Prokaryotes in the superficial sediments are ecologically important microorganisms that are responsible for the decomposition, mineralization and subsequent recycling of organic matter. The aim of this study was to explore the phylogenetic and functional diversity of halophilic archaea and bacteria isolated from the superficial sediments of solar salterns at Sfax, Tunisia. Sixty four strains were isolated from crystallizer (TS18) and non-crystallizer (M1) ponds and submitted to genotypic characterization and evaluation by amplified ribosomal RNA restriction analysis (ARDRA) techniques. Our findings revealed that the archaeal diversity observed for 29 isolates generated five distinct patterns from the non-crystallizer M1 pond, with Halorubrum chaoviator as the most prevalent cultivable species. However, in the TS18 crystallizer pond, ten restriction patterns were observed, with the prevalence of haloarchaea EB27K, a not yet identified genotype. The construction of a neighbour-joining tree of 16S rRNA gene sequences resulted in the division of the potential new species into two major groups, with four strains closely related to the sequence of the unculturable haloarchaeon EB27K and one strain to the recently described Halovenus aranensis strain.
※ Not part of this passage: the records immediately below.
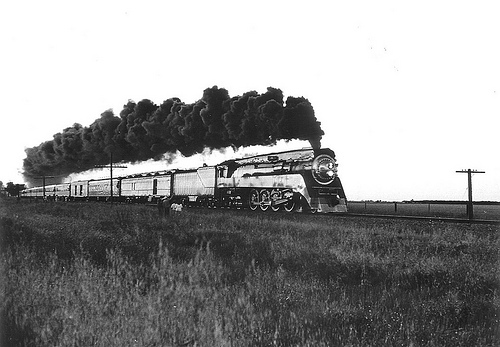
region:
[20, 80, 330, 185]
black smoke coming from a train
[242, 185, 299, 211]
the wheels on a train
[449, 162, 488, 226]
a utility pole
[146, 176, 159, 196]
an open door on a train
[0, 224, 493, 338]
a grassy field alongside the train tracks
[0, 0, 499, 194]
a bright sky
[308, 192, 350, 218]
a cattle guard on a truck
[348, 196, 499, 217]
a fence along the train tracks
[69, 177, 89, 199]
a boxcar on a train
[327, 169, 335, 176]
a headlight on a train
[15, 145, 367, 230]
A train with many cars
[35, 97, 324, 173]
The train has black smoke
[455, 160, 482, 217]
A tall power line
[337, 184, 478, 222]
A row of wooden fence posts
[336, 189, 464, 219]
The fence posts are next to the tracks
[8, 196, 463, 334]
A field full of tall grass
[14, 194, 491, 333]
There is a field on either side of the tracks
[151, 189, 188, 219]
People standing by the tracks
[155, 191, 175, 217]
The people are waving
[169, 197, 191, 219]
Two people wearing white shirts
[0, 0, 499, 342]
A black and white photograph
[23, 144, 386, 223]
the train is on the tracks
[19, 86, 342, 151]
thick billowing black smoke above the train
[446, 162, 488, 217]
a pole beside the tracks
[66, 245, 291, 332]
grass growing beside the track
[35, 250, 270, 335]
the grass is tall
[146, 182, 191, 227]
people standing on the grass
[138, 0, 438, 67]
the sky is clear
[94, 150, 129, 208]
a pole beside the train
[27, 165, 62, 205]
a pole beside the train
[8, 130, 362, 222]
a train moving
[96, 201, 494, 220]
train tracks under the train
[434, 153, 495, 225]
a telephone pole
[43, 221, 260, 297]
a field of grass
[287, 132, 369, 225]
the front of the train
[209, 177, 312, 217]
the wheels of the train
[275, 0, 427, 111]
a clear white sky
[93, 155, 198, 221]
a box car of the train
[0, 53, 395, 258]
a train puffing smoke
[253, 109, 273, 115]
part of a smoke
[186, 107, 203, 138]
part of train smoke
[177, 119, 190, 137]
dark smoke in air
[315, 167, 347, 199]
front part of a train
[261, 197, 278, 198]
bottom of a train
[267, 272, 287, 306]
part of a grass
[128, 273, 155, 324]
section of a plantation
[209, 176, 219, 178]
side of a train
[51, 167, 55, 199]
body of a train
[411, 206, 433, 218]
part of the rail way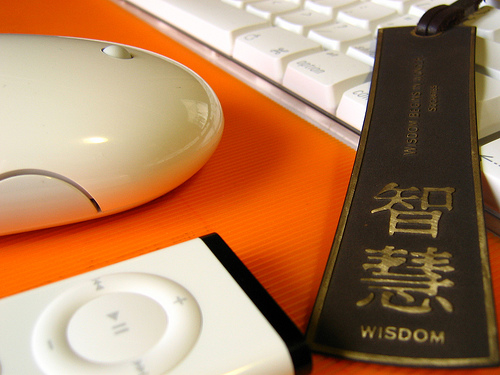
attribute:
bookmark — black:
[303, 27, 498, 370]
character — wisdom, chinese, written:
[357, 182, 455, 313]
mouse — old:
[0, 33, 225, 236]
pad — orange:
[0, 0, 499, 374]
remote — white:
[4, 231, 312, 374]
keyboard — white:
[115, 1, 500, 239]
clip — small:
[416, 0, 482, 34]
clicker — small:
[103, 44, 130, 59]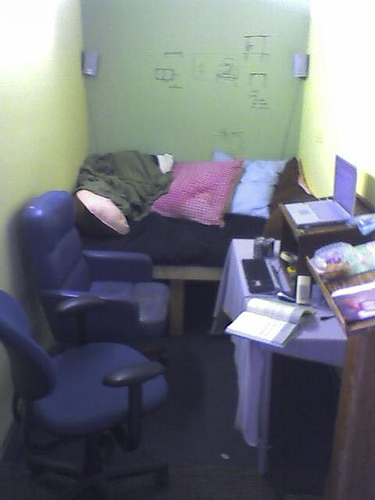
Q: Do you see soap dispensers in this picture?
A: No, there are no soap dispensers.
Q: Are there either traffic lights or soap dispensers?
A: No, there are no soap dispensers or traffic lights.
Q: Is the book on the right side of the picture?
A: Yes, the book is on the right of the image.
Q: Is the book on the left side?
A: No, the book is on the right of the image.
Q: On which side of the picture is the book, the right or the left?
A: The book is on the right of the image.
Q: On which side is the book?
A: The book is on the right of the image.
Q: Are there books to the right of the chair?
A: Yes, there is a book to the right of the chair.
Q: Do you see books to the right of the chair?
A: Yes, there is a book to the right of the chair.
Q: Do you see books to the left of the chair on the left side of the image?
A: No, the book is to the right of the chair.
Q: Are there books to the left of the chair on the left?
A: No, the book is to the right of the chair.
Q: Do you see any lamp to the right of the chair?
A: No, there is a book to the right of the chair.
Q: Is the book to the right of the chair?
A: Yes, the book is to the right of the chair.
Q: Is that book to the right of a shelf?
A: No, the book is to the right of the chair.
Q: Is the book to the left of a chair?
A: No, the book is to the right of a chair.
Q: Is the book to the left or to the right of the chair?
A: The book is to the right of the chair.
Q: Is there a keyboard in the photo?
A: Yes, there is a keyboard.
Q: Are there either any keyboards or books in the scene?
A: Yes, there is a keyboard.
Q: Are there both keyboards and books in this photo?
A: Yes, there are both a keyboard and a book.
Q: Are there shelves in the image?
A: No, there are no shelves.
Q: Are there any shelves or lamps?
A: No, there are no shelves or lamps.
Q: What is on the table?
A: The keyboard is on the table.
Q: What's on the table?
A: The keyboard is on the table.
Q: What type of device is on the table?
A: The device is a keyboard.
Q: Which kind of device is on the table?
A: The device is a keyboard.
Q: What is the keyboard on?
A: The keyboard is on the table.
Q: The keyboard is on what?
A: The keyboard is on the table.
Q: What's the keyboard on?
A: The keyboard is on the table.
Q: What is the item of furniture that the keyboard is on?
A: The piece of furniture is a table.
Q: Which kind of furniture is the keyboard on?
A: The keyboard is on the table.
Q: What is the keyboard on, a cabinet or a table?
A: The keyboard is on a table.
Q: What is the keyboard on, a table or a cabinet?
A: The keyboard is on a table.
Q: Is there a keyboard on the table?
A: Yes, there is a keyboard on the table.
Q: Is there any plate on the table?
A: No, there is a keyboard on the table.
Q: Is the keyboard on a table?
A: Yes, the keyboard is on a table.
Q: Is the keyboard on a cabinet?
A: No, the keyboard is on a table.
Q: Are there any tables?
A: Yes, there is a table.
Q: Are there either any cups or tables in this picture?
A: Yes, there is a table.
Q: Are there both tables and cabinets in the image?
A: No, there is a table but no cabinets.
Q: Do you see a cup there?
A: No, there are no cups.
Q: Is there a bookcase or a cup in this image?
A: No, there are no cups or bookcases.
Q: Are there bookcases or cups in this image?
A: No, there are no cups or bookcases.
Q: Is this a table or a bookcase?
A: This is a table.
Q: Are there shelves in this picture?
A: No, there are no shelves.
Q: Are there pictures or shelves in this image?
A: No, there are no shelves or pictures.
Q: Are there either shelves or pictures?
A: No, there are no shelves or pictures.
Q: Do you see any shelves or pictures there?
A: No, there are no shelves or pictures.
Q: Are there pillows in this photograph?
A: Yes, there is a pillow.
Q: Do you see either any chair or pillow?
A: Yes, there is a pillow.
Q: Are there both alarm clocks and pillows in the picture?
A: No, there is a pillow but no alarm clocks.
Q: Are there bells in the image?
A: No, there are no bells.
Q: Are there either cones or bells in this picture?
A: No, there are no bells or cones.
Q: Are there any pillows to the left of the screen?
A: Yes, there is a pillow to the left of the screen.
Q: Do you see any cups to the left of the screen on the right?
A: No, there is a pillow to the left of the screen.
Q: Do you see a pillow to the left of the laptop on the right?
A: Yes, there is a pillow to the left of the laptop.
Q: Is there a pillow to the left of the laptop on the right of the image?
A: Yes, there is a pillow to the left of the laptop.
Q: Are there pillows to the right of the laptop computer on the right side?
A: No, the pillow is to the left of the laptop.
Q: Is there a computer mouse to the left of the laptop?
A: No, there is a pillow to the left of the laptop.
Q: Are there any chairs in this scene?
A: Yes, there is a chair.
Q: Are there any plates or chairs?
A: Yes, there is a chair.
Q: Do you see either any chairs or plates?
A: Yes, there is a chair.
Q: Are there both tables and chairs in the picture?
A: Yes, there are both a chair and a table.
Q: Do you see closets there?
A: No, there are no closets.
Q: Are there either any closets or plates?
A: No, there are no closets or plates.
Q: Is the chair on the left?
A: Yes, the chair is on the left of the image.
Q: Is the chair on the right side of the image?
A: No, the chair is on the left of the image.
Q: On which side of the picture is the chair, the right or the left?
A: The chair is on the left of the image.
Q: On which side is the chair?
A: The chair is on the left of the image.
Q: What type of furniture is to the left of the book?
A: The piece of furniture is a chair.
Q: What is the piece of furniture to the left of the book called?
A: The piece of furniture is a chair.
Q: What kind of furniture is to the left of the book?
A: The piece of furniture is a chair.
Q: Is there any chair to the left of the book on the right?
A: Yes, there is a chair to the left of the book.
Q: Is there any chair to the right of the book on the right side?
A: No, the chair is to the left of the book.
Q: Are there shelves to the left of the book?
A: No, there is a chair to the left of the book.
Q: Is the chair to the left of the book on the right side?
A: Yes, the chair is to the left of the book.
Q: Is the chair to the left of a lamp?
A: No, the chair is to the left of the book.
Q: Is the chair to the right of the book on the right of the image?
A: No, the chair is to the left of the book.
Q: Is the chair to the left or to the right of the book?
A: The chair is to the left of the book.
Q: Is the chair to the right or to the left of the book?
A: The chair is to the left of the book.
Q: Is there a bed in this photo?
A: Yes, there is a bed.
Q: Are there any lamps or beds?
A: Yes, there is a bed.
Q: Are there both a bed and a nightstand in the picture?
A: No, there is a bed but no nightstands.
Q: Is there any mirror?
A: No, there are no mirrors.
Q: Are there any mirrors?
A: No, there are no mirrors.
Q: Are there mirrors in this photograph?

The 35 bacterial strains observed in this work were present only in the non-crystallizer pond (M1) and presented two distinct ARDRA patterns. These strains belonged to the γ-proteobacteria subdivision, with members of Salicola marasensis (83 %) being the most predominant species among the isolates. 16S rRNA gene sequencing revealed that Salicola strains displayed different degrees of homogeneity. The results from pulsed field gel electrophoresis assays showed that the Salicola isolates could be clustered in two distinct groups with different genome sizes.